▶ _Exercise_
In the mailing list message on transparent column encryption, what kind of encryption does the quoted passage say is needed to keep an adversary who can read from the disk from distinguishing rows?

▶ _Supplied passage_
______________________________

Re: Transparent column encryption - Mailing list pgsql-hackers

From Robert Haas
Subject Re: Transparent column encryption
Date
Msg-id CA+Tgmob_6zqqy2xdqh--Rwesszr_e9SFFXgC3zZJHkbLbH3O_Q@mail.gmail.com
Whole thread Raw
In response to Re: Transparent column encryption  (Jacob Champion <jchampion@timescale.com>)
Responses Re: Transparent column encryption
List pgsql-hackers
On Thu, Jul 21, 2022 at 2:30 PM Jacob Champion <jchampion@timescale.com> wrote:
> On Mon, Jul 18, 2022 at 9:07 AM Robert Haas <robertmhaas@gmail.com> wrote:
> > Even there, what can be accomplished with a feature that only encrypts
> > individual column values is by nature somewhat limited. If you have a
> > text column that, for one row, stores the value 'a', and for some
> > other row, stores the entire text of Don Quixote in the original
> > Spanish, it is going to be really difficult to keep an adversary who
> > can read from the disk from distinguishing those rows. If you want to
> > fix that, you're going to need to do block-level encryption or
> > something of that sort.

______________________________

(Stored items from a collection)

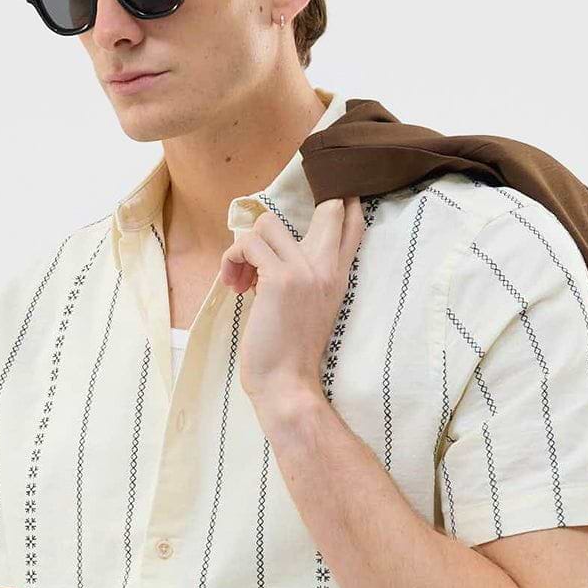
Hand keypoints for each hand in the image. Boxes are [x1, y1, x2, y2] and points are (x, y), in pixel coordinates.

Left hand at [218, 193, 366, 416]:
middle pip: (331, 207)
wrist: (287, 386)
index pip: (354, 224)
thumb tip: (270, 252)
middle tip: (263, 243)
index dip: (341, 202)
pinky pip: (248, 243)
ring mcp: (305, 270)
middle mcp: (327, 268)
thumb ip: (303, 278)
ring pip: (269, 222)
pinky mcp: (279, 278)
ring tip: (241, 277)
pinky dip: (233, 259)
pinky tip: (234, 285)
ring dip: (245, 246)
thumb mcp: (310, 310)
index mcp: (339, 277)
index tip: (312, 211)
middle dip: (296, 211)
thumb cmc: (290, 355)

______________________________

▶ _Result of the exercise_
Block-level encryption or something of that sort.